A Cochrane review[13] sought randomized trials on skin-to-skin contact and breastfeeding, and concluded
that mothers who had skin-to-skin contact breastfed exclusively for longer periods.[5]
[6]
[7]
[8]
[9]
[10]
[11]
[12]
[13] Although skin-to-skin contact was more frequent among women who weaned in this particular
sample, the practice is encouraged by the WHO, and it corresponds to step four of
the Ten Steps to Successful Breastfeeding in the BFHI.[12]
Women who received ‘support to breastfeeding’' were 4 times more likely to maintain
EBF (p = 0.008). The support network for the puerperal woman must start in the prenatal
period, and remain during the care received at the hospital and after discharge, since,
due to the difficulties that arise during the breastfeeding period, the puerperal
woman can seek support and continue to breastfeed.[6] The support of the partner in this network reinforces the importance of family members
involvement in the whole process of gestating, giving birth and maternal.

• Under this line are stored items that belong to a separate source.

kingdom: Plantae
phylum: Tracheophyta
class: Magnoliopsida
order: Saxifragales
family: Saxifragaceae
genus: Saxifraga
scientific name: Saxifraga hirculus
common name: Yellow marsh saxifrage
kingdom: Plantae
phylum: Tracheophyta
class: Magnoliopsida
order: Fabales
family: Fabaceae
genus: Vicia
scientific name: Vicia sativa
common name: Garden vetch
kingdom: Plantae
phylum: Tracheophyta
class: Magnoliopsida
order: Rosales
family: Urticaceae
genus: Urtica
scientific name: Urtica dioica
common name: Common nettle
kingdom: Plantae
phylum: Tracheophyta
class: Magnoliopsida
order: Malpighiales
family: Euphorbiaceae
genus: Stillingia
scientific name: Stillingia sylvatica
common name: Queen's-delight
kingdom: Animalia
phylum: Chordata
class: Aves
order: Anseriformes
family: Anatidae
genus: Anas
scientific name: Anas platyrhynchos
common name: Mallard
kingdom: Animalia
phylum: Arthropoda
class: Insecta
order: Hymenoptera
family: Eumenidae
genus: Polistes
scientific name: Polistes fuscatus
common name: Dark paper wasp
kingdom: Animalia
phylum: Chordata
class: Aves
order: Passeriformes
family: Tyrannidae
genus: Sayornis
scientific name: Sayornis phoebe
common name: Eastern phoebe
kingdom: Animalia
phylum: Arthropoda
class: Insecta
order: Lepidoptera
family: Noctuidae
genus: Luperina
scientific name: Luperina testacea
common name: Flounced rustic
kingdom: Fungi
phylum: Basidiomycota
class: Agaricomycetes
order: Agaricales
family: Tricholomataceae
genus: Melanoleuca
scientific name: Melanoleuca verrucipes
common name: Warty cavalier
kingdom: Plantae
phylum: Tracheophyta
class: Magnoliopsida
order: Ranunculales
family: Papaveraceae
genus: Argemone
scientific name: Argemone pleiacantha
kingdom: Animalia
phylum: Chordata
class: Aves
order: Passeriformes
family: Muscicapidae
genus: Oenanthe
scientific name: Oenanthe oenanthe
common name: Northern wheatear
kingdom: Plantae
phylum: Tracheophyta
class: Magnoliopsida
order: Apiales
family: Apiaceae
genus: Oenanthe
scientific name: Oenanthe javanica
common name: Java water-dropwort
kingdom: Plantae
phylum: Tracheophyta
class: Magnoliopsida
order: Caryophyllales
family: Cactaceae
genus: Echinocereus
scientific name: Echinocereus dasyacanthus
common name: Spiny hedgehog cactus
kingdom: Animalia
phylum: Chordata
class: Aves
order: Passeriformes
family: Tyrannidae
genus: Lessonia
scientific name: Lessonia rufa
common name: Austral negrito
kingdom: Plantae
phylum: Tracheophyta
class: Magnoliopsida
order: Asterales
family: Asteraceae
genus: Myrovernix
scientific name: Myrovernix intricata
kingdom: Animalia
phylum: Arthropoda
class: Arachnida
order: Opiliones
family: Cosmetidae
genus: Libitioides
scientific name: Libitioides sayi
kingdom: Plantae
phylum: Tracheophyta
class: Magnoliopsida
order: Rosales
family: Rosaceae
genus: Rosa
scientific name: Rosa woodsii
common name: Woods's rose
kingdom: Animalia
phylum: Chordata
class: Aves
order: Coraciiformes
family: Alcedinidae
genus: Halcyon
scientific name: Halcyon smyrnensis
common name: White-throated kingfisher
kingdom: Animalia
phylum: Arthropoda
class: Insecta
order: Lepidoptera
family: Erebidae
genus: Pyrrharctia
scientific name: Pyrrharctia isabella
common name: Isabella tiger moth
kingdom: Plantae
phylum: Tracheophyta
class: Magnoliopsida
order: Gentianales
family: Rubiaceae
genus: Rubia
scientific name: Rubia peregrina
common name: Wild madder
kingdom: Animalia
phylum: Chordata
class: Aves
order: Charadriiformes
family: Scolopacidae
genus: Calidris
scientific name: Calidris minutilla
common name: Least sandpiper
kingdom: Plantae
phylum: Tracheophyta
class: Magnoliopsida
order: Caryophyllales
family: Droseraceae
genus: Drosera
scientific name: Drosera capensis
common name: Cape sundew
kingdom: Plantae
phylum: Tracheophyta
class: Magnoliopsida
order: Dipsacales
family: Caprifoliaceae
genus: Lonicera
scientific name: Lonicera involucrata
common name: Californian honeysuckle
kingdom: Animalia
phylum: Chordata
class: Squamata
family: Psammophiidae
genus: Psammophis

The importance
of the team in maintaining EBF during hospitalization at the maternity hospital is
highlighted, as the mother/infant binomials discharged on EBF are 2.5 times more likely
to maintain the EBF.[3]
[4]
[5]
[6]
[7]
[8]
[9]
[10]
[11]
[12]
[13]
[14] The hospital where the present study took place offers support through the promotion,
protection and encouragement of breastfeeding during the entire hospitalization. This
is done through guidance and assistance in breastfeeding, added to the good practices
of care during childbirth. The maternity in question has an Interdisciplinary Committee
on Breastfeeding, which is composed of an engaged multidisciplinary team (doctors,
nurses, nutritionist, social worker and speech therapist) and promotes courses, workshops,
lectures, research and discussions in this field, with the objective of supporting
breastfeeding and increasing breastfeeding rates. The assistance team works with individualized
care and daily physical examination of the breasts to identify nipple fissures, engorgement
and solve the doubts of the women during the entire hospitalization. The maternity
hospital also has an exclusive breastfeeding support room, a pleasant and reserved
place, which is ideal for individualized and differentiated care. All women should
be instructed on the importance of breastfeeding, on the correct position to breastfeed,
on milking the breasts when necessary, and on the prevention of fissures and other
complications, and as to when to seek help and professional support.
Difficulties in breastfeeding usually occur in cascade. The position of the mother/infant
binomial affects the grip and suction, which can result in nipple fissure that generates
pain.[5] Due to pain, the puerperal woman tends to offer the breast less often to the infant,
which increases the likelihood of low milk production or results in breast engorgement.[15] Nipple fissure, the most frequent complaint in this population, is seen in the literature
as an important factor for weaning.[15] Although many women have reported insufficient milk production, it is known that,
biologically, the production is sufficient for their children. This statement denotes
the insecurity that usually disappears over time, if the mother receives adequate
guidance and support.[6]
The bias of postpartum memory failure and the fact that the second part of the data
collection was performed by telephone, which may allow for some misunderstanding in
the questions used, are the main limitations of the present study. Thus, it is necessary
to conduct new studies with the local population, and to compare different institutions
to promote current results that strengthen breastfeeding assistance.
Conclusion
The factors that were associated with the duration of EBF in the present study were
staying at home with the child longer, and the support of the professional or family
members to breastfeeding, which reduced the chance of interrupting EBF four-fold.
Although the other variables discussed here are not significant, it is known that
good practices reflect on all of assistance provided and throughout the life of the
mother/infant binomial. Finally, data on the factors associated with early weaning
provide a basis to support interventions and discussions capable of improving the
quality of care for the maternal and infant population.